Our Week in Reviews: 6/13/26
- June 13, 2026
A recap of the books we’ve spotlighted in the past few days.
Mrs. Shim Is a Killer: A Novel by Kang Jiyoung; translated by Paige Morris (Harper Perennial). Reviewed by Alice Stephens. As it happens, the world of Seoul contract killers is a small, incestuous one. They operate from one of two rival detective agencies: Smile and Happy. Smile dominated the market due to Mr. Park’s legendary knife skills, but when he stopped killing, Happy took over as number one. Then, dead bodies start piling up, and residents begin to worry about a serial killer. At Happy Detective Agency, there’s talk that Mr. Park has a new, ruthlessly efficient employee. They call her the Ajumma Killer and wonder who she could possibly be.
Yuppies: The Bankers, Lawyers, Joggers, and Gourmands Who Conquered New York by Dylan Gottlieb (Harvard University Press). Reviewed by William Rice. “Readers seeking lighthearted nostalgia about shoulder pads and suspenders should look elsewhere.

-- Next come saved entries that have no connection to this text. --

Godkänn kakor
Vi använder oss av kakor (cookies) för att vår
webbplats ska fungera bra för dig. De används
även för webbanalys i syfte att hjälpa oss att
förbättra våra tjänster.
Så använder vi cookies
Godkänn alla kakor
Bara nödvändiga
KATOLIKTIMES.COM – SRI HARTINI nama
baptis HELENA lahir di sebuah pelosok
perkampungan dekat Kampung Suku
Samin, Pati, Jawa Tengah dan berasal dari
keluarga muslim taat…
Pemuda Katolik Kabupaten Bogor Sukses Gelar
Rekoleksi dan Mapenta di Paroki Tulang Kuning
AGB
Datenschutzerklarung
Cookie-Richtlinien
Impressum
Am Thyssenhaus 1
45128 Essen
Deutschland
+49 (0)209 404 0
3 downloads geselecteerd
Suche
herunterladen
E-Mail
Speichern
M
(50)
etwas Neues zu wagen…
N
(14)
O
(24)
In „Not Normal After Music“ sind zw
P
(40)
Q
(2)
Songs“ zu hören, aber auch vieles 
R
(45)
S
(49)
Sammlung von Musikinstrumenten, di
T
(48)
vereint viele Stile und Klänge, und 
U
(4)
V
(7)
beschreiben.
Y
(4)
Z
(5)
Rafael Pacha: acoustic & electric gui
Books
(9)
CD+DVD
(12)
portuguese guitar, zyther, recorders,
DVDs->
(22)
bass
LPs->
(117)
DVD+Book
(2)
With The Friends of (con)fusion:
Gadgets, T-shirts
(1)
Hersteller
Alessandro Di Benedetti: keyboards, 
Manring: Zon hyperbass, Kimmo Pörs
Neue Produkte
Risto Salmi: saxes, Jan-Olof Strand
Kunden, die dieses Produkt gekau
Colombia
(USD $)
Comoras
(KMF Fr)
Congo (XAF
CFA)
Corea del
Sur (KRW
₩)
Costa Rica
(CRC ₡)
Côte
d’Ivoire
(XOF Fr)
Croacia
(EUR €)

This book is an indictment, and the charges include murder: Deadly fires were used to dislodge working-class, usually Black or Latino families from rent-controlled buildings that could be rented or sold at market rates to yuppies. The author chillingly reports that between 1978 and 1983, in nearby Hoboken, New Jersey — just across the Hudson River from Midtown Manhattan — arson ‘killed fifty-six people and left more than eight thousand homeless.’”
Accumulation: A Novel by Aimee Pokwatka (G.P. Putnam’s Sons). Reviewed by Sarah M. Lawrence. “Tenn and her family — husband Ward and children Aisling and Anders — have just moved from North Carolina to New York for Ward’s new high-paying, serious job. As a token of love, he buys his wife her dream house. But as they settle in, weird things begin occurring: A random doll appears in the yard, the faucet keeps turning on, and the kids act strangely.”

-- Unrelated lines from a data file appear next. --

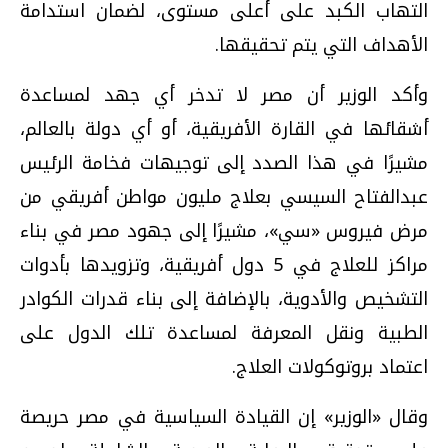
التهاب الكبد على أعلى مستوى، لضمان استدامة
الأهداف التي يتم تحقيقها.
وأكد الوزير أن مصر لا تدخر أي جهد لمساعدة
أشقائها في القارة الأفريقية، أو أي دولة بالعالم،
مشيرًا في هذا الصدد إلى توجيهات فخامة الرئيس
عبدالفتاح السيسي بعلاج مليون مواطن أفريقي من
مرض فيروس «سي»، مشيرًا إلى جهود مصر في بناء
مراكز للعلاج في 5 دول أفريقية، وتزويدها بأدوات
التشخيص والأدوية، بالإضافة إلى بناء قدرات الكوادر
الطبية ونقل المعرفة لمساعدة تلك الدول على
اعتماد بروتوكولات العلاج.
وقال «الوزير» إن القيادة السياسية في مصر حريصة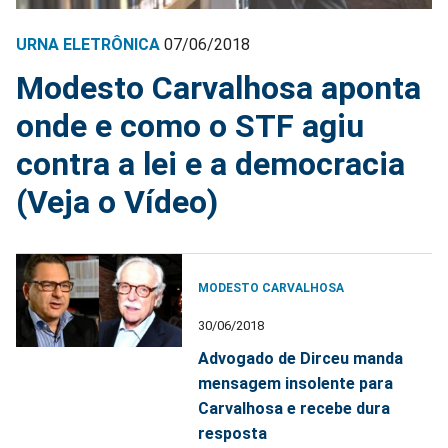
URNA ELETRÔNICA
07/06/2018
Modesto Carvalhosa aponta
onde e como o STF agiu
contra a lei e a democracia
(Veja o Vídeo)
MODESTO CARVALHOSA
30/06/2018
Advogado de Dirceu manda
mensagem insolente para
Carvalhosa e recebe dura
resposta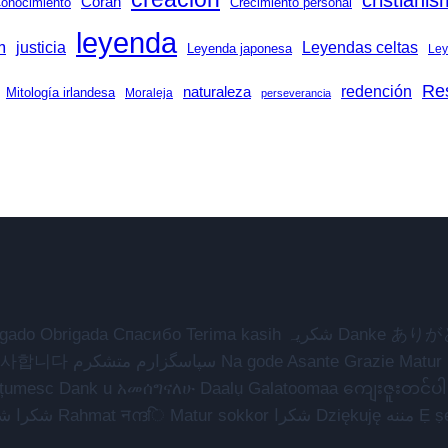
cristiani
Corán
onocimiento
Crecimiento personal
leyenda
m
justicia
Leyendas celtas
Leyenda japonesa
Ley
Res
redención
naturaleza
Mitología irlandesa
Moraleja
perseverancia
شكراً ي धन्यवाद Terima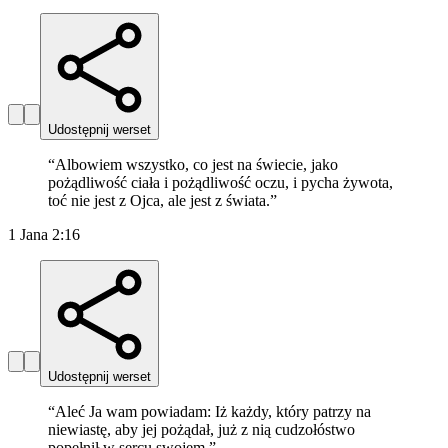
Udostępnij werset
“
Albowiem wszystko, co jest na świecie, jako
pożądliwość ciała i pożądliwość oczu, i pycha żywota,
toć nie jest z Ojca, ale jest z świata.
”
1 Jana 2:16
Udostępnij werset
“
Aleć Ja wam powiadam: Iż każdy, który patrzy na
niewiastę, aby jej pożądał, już z nią cudzołóstwo
popełnił w sercu swojem.
”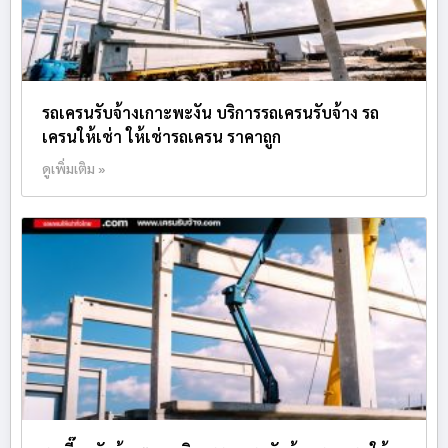
รถเครนรับจ้างเกาะพะงัน บริการรถเครนรับจ้าง รถ
เครนให้เช่า ให้เช่ารถเครน ราคาถูก
ดูเพิ่มเติม »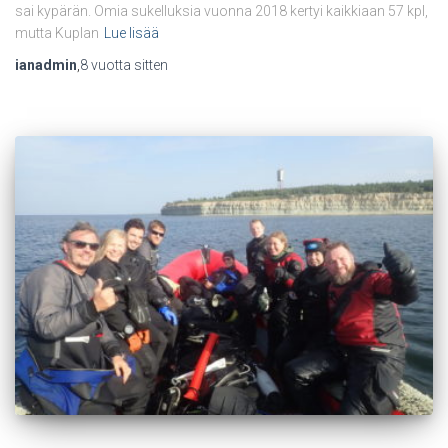
sai kypärän. Omia sukelluksia vuonna 2018 kertyi kaikkiaan 57 kpl,
mutta Kuplan
Lue lisää
ianadmin
,
8 vuotta
sitten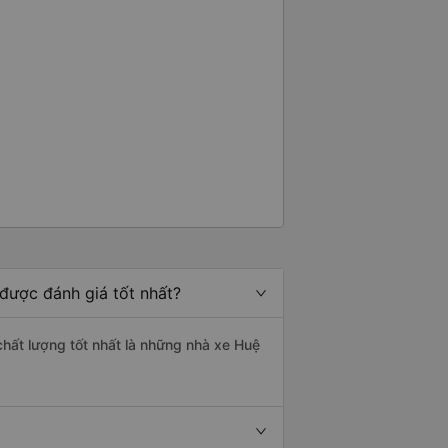
 được đánh giá tốt nhất?
chất lượng tốt nhất là những nhà xe Huệ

To See Beyond: Essays by Anna Badkhen (Bellevue Literary Press). Reviewed by Sara Polsky. “Her essays call for a widening of the scales at which we think about seemingly contemporary problems. They are global, ancient, and impactful beyond regional or national boundaries, and solving them will require a return to — or a renewed awareness of — traditional practices and forgotten folklore. For Badkhen, who was raised outside of faith, that has even come to include prayer, which can ‘extend ourselves outside of our dailyness, to restructure our seeing and listening.’”

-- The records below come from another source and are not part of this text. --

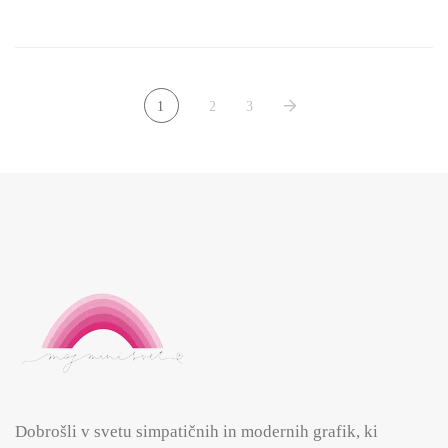
bila:
5.50€.
6.90€.
1
2
3
Dobrošli v svetu simpatičnih in modernih grafik, ki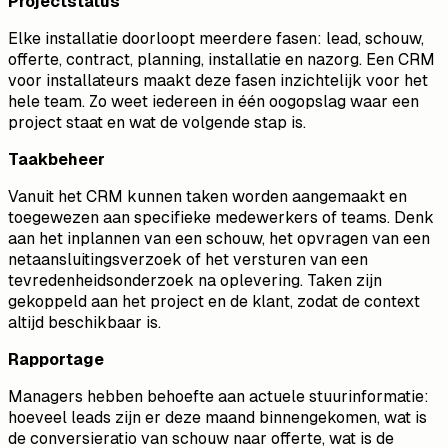
Projectstatus
Elke installatie doorloopt meerdere fasen: lead, schouw,
offerte, contract, planning, installatie en nazorg. Een CRM
voor installateurs maakt deze fasen inzichtelijk voor het
hele team. Zo weet iedereen in één oogopslag waar een
project staat en wat de volgende stap is.
Taakbeheer
Vanuit het CRM kunnen taken worden aangemaakt en
toegewezen aan specifieke medewerkers of teams. Denk
aan het inplannen van een schouw, het opvragen van een
netaansluitingsverzoek of het versturen van een
tevredenheidsonderzoek na oplevering. Taken zijn
gekoppeld aan het project en de klant, zodat de context
altijd beschikbaar is.
Rapportage
Managers hebben behoefte aan actuele stuurinformatie:
hoeveel leads zijn er deze maand binnengekomen, wat is
de conversieratio van schouw naar offerte, wat is de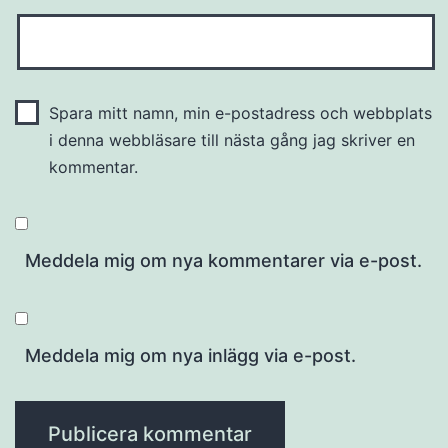
Spara mitt namn, min e-postadress och webbplats
i denna webbläsare till nästa gång jag skriver en
kommentar.
Meddela mig om nya kommentarer via e-post.
Meddela mig om nya inlägg via e-post.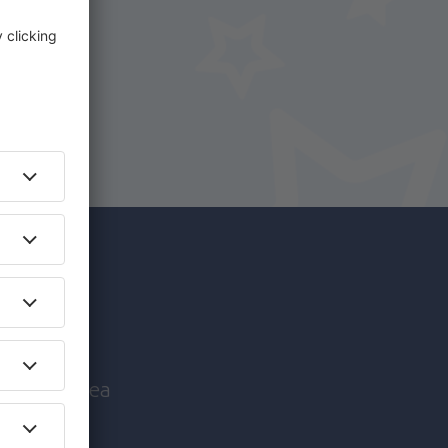
i.
+ Hotel
c mai
nice înaintea
!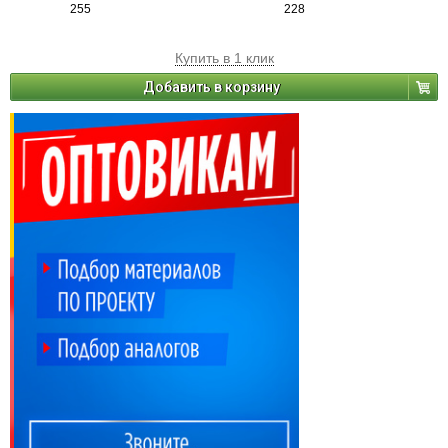
255
228
Купить в 1 клик
Добавить в корзину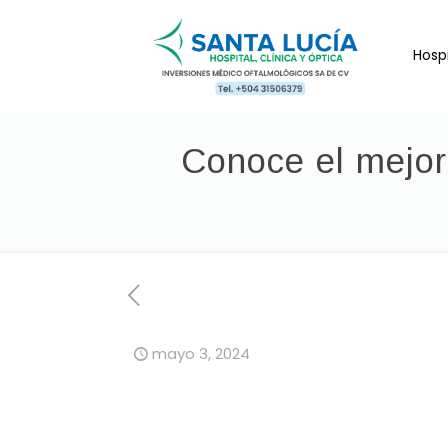
Hospi
Conoce el mejor 
mayo 3, 2024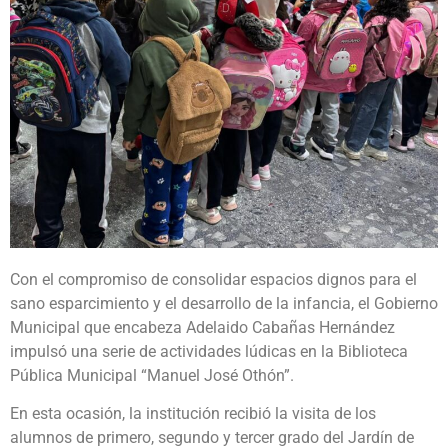
Con el compromiso de consolidar espacios dignos para el
sano esparcimiento y el desarrollo de la infancia, el Gobierno
Municipal que encabeza Adelaido Cabañas Hernández
impulsó una serie de actividades lúdicas en la Biblioteca
Pública Municipal “Manuel José Othón”.
En esta ocasión, la institución recibió la visita de los
alumnos de primero, segundo y tercer grado del Jardín de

Questions 27 & 28: A Novel by Karen Tei Yamashita (Graywolf Press). Reviewed by David A. Taylor. “The narrative in Questions 27 & 28 centers on the period from 1942 through 1945, after President Franklin D. Roosevelt signed a WWII executive order authorizing the uprooting of roughly 120,000 Japanese Americans from their homes on the West Coast and detention in an archipelago of hastily built camps. (For generations, these were called ‘internment camps’; many now consider ‘concentration camps’ more accurate.) The story reaches backward and forward across decades, but to call it a novel about the camps is like saying Ulysses is a novel about a day in British-held Dublin.”